Tree Borrows originally started as the Internship Project of Neven, during his internship at MPI-SWS. The intenship was with Derek, and while Ralf had already left the MPI at that point, he was still supervising Neven.

As part of the internship, Neven and Ralf came up with most of the semantics of Tree Borrows, and implemented it in Miri.

The next step was to prove that these semantics actually allow the optimizations alluded to earlier. We wanted this proof to be rock-solid, and thus chose to carry it out in the Rocq proof assistant. This is where I got involved: Neven’s internship had finished at this point, and the Rocq proofs were turning out to be harder than expected.

After a few months of toiling, I had finished the Rocq proofs. These Rocq proofs are not very well-engineered, since they use an ad-hoc definition of trees that turned out to very annoying to work with. The proofs were also useful because they found bugs in the definition of Tree Borrows, where we sometimes did the wrong thing and were unable to justify the desired optimizations.

Since we still had some time left before the deadline, we decided to do some real science and see if our claim that “Tree Borrows is more permissive than Stacked Borrows” holds up in practice. To do so, I ran a large amount of code from the Rust ecosystem under both Tree and Stacked Borrows, and saw that Tree Borrows was indeed more than twice as permissive.

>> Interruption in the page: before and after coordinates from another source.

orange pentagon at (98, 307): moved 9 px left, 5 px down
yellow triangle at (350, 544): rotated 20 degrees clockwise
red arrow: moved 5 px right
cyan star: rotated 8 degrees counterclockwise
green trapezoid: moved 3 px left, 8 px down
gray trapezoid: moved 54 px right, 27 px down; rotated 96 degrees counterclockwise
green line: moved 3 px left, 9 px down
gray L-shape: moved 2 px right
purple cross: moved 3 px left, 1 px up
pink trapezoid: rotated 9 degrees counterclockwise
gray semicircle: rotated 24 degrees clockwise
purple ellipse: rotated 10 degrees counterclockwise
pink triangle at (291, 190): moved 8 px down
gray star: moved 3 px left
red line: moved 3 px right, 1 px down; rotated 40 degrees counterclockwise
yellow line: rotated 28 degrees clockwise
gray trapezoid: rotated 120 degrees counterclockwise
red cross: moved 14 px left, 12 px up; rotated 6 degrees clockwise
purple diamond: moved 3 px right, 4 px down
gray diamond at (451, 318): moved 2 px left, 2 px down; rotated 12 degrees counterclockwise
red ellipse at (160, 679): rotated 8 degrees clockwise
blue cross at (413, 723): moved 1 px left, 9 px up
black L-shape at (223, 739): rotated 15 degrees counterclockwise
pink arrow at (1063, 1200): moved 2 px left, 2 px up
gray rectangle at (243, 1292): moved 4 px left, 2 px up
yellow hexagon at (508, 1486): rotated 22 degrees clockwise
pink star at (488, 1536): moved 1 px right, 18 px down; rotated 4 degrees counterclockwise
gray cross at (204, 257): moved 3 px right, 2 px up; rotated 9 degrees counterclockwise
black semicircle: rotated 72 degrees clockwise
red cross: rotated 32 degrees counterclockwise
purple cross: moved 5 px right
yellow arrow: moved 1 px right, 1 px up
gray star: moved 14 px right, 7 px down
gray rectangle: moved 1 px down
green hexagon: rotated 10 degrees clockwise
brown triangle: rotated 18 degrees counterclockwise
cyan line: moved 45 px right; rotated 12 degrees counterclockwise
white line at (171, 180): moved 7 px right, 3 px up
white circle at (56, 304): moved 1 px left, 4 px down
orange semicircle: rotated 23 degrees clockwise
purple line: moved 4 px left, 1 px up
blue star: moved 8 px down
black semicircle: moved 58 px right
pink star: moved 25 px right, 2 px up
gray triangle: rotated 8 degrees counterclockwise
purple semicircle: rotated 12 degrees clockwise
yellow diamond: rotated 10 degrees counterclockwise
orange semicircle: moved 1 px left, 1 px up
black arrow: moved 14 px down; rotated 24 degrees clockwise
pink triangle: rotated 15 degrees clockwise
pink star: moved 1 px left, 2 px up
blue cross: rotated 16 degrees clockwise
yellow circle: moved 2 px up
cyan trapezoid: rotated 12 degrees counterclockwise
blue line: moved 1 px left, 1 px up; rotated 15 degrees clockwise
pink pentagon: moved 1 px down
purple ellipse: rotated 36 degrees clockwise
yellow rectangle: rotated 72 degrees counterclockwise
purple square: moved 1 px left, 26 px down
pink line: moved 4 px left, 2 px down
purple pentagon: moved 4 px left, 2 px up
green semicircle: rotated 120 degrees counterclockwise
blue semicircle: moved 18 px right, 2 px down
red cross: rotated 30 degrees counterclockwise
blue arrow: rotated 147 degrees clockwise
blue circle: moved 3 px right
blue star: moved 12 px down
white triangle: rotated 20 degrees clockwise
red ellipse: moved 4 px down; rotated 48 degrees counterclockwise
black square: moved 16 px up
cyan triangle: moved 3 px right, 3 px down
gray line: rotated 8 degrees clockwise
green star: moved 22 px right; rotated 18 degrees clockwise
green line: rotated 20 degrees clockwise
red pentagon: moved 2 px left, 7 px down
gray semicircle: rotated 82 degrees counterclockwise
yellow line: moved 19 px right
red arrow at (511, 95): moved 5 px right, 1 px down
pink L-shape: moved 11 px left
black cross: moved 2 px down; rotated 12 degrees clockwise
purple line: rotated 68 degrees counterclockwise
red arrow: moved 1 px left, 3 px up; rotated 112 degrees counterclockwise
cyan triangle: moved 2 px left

The paper was received very well, and got a Distinguished Paper Award. The Rust community also likes it, and it quickly became the most downloaded PACMPL paper of all time. (PACMPL is the journal that publishes papers from ACM SIGPLAN’s conferences, i.e. PLDI, POPL, OOPSLA, …)

Beyond the First Paper

While Neven has now stopped working on Tree Borrows after we published the first paper, I have not. There are still so many things to do with Tree Borrows, like:

  • Building a Program Logic for it
  • Applying the ideas behind it to other programming languages, notably LLVM’s noalias
  • Tweaking it further to allow more optimizations

I’ll try to keep the next sections updated as the projects we’re working on there progress.

Program Logic

The reason we wanted to add Tree Borrows to Rust is to allow the compiler to optimize programs, by adding UB. Programmers now have to avoid this UB, because otherwise the compiler is going to wreak havoc to their program. In Rust, avoiding UB is supposed to be easy: never use unsafe code, and then there is no UB.

But since we are tweaking the definition of what is UB, we need to be careful to not break this promise about safe code. Ideally, we would want to prove that all safe code satisfies Tree Borrows. To do so, we would like to update the logical relation of RustBelt by enriching it with Tree Borrows information. Additionally, there is quite some unsafe code out there, and the authors of it also need tools to ensure their code is compatible with Tree Borrows.

Both of these aims need a Program Logic for Tree Borrows, which allows reasoning about whethe a program is correct under Tree Borrows in the first place. We are currently developing such a program logic, and I will give a talk about it at the Rust Verification Workshop.

Tree Borrows for Other Languages

LLVM is gaining a formal specification, and it has a feature (noalias) that is very similar to Tree Borrows; so that a formalization can probably build on our work. I already wrote a blog post about this.

Further Tweaks

I am supervising a number of ETH students who make changes to Tree Borrows. This includes:

  • Xinglu Chen’s Bachelor Thesis on more finely-grained interior mutability.
  • Dominik schwaiger’s in-progress Bachelor Thesis on write-inserting optimizations.